== Excerpted records

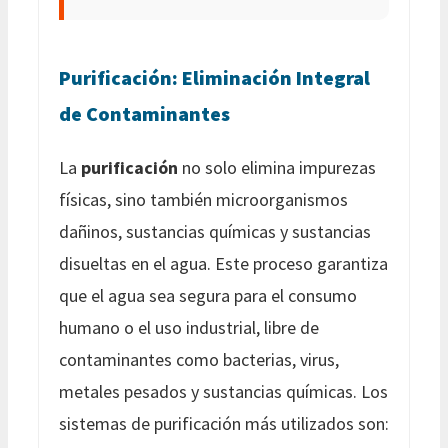
Purificación: Eliminación Integral
de Contaminantes
La
purificación
no solo elimina impurezas
físicas, sino también microorganismos
dañinos, sustancias químicas y sustancias
disueltas en el agua. Este proceso garantiza
que el agua sea segura para el consumo
humano o el uso industrial, libre de
contaminantes como bacterias, virus,
metales pesados y sustancias químicas. Los
sistemas de purificación más utilizados son:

====

• Exercise:
Only the lines from the one holding "metales pesados y sustancias químicas. Los" through the end of the records should appear in the answer, each repeated exactly.

• Task answer:
metales pesados y sustancias químicas. Los
sistemas de purificación más utilizados son:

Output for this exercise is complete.